Sources of Soil Contamination:
Lead in soil is a very common problem, especially if you live in a pre-1978 built home or in a neighborhood of older homes. How does lead get into your soil? Sanding, prior to painting the exterior of an older home, can spew lead dust through the air. Flaking paint chips can also infiltrate into the soil. Lead dust can also be released through open windows when sanding a home’s interior walls. Even more disturbing, simply opening and closing windowsills that contain lead paint can release lead dust into your home and yard on a daily basis.
Another possible source of contamination is tainted compost. If you use public compost, you may be exposed to dangerous levels of lead and other toxins. Here’s why: When municipalities pick up lawn clippings and organic debris for composting, they don’t test first to see if the clippings and debris are free from contamination.

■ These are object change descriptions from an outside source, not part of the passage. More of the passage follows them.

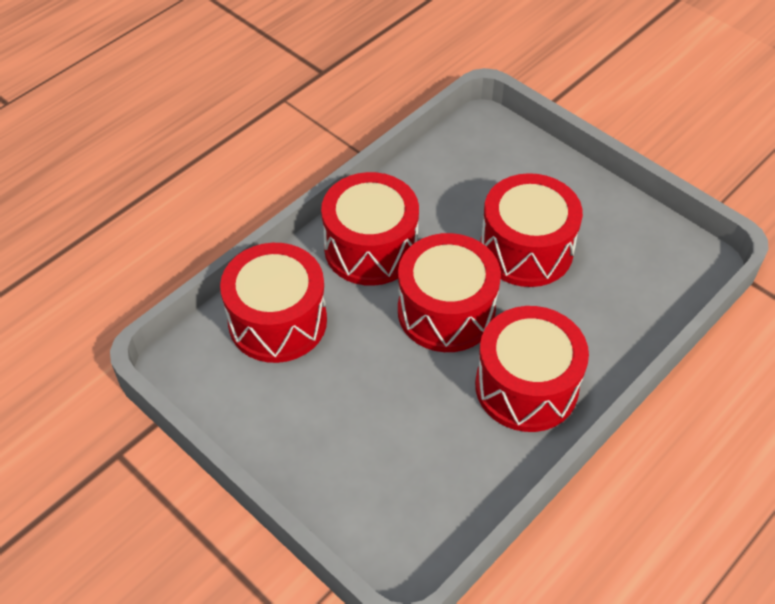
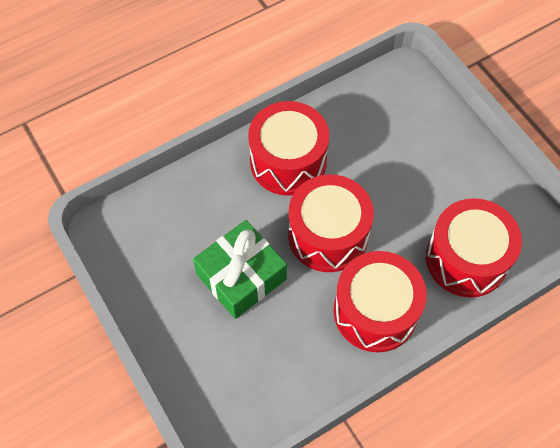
camera: 165 degrees left, 10 degrees up
red drum [480,173,583,287] -> green gift [193,220,287,319]

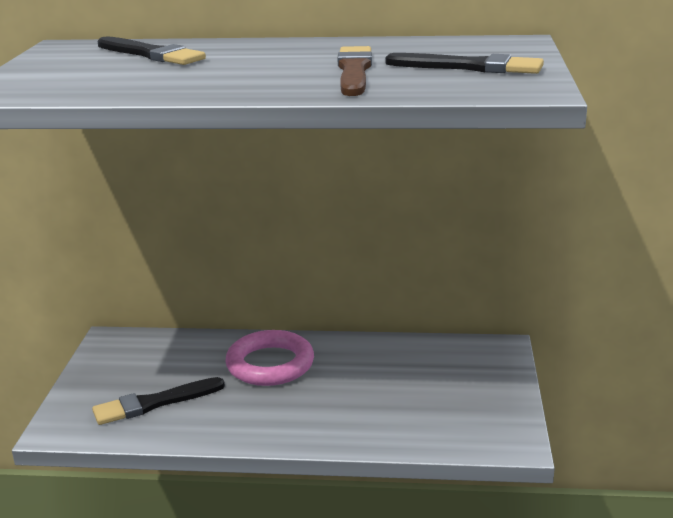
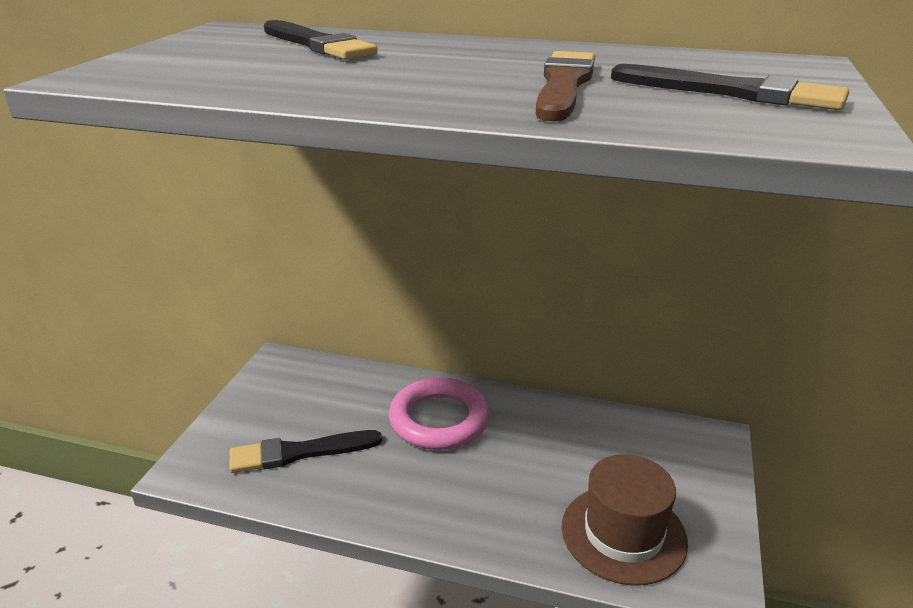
camera: 10 degrees right, 5 degrees up
none -> brown hat [561,454,688,585]

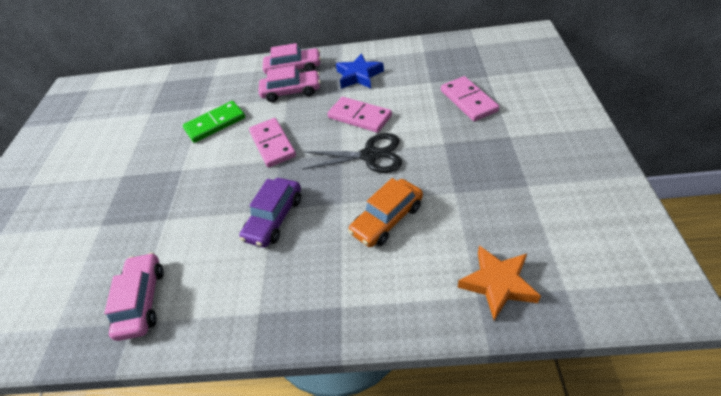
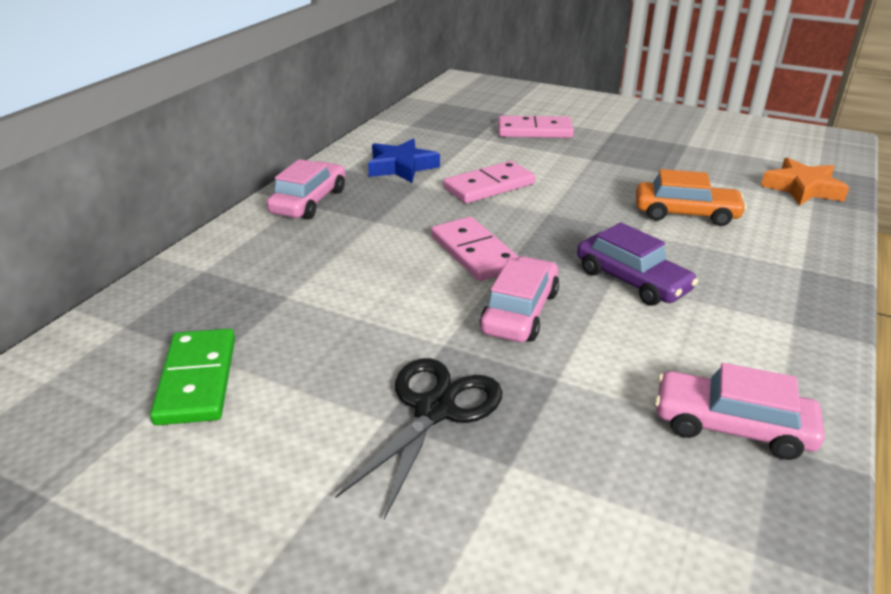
camera: 70 degrees left, 15 degrees down
green domino [183,101,245,143] -> green domino moved to [150,329,235,425]
pink domino [249,118,296,167] -> pink domino turned 60 degrees clockwise [431,217,519,281]
pink car [258,65,321,102] -> pink car moved to [480,256,559,342]
black scissors [302,133,402,173] -> black scissors moved to [335,358,502,520]
orange car [348,178,423,247] -> orange car turned 60 degrees counterclockwise [636,169,747,226]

Flooding may also contaminate soil. Storm surges and flooding from storms and hurricanes, like Sandy and Irene, can spread industrial toxic contaminants to residential areas miles away. The floodwaters from Sandy carried an unthinkable mixture of wastewater, sludge, and toxins into people’s pristine yards, where many of the pollutants remain today.
Effects of Toxic Soil:
The damaging effects of ingesting these toxins – chromium, lead, petroleum, solvents, and many pesticide and herbicide formulations, among others – are extensive. According to Johns Hopkins Center for a Livable Future (CLF), these contaminants can be carcinogenic, and cause disease or other chronic health conditions.
What Can You Do?
The first line of protection for you and your family is to have your soil tested. A certified environmental testing company, like RTK, can tell you if your soil is safe. If the test reveals the levels of lead or other toxins in your soil are too high, several options exist to fix the problem – including soil removal, raising pH levels and adding organic matter, or mixing in new soil. A certified inspector can tell you which may be the best option for your situation.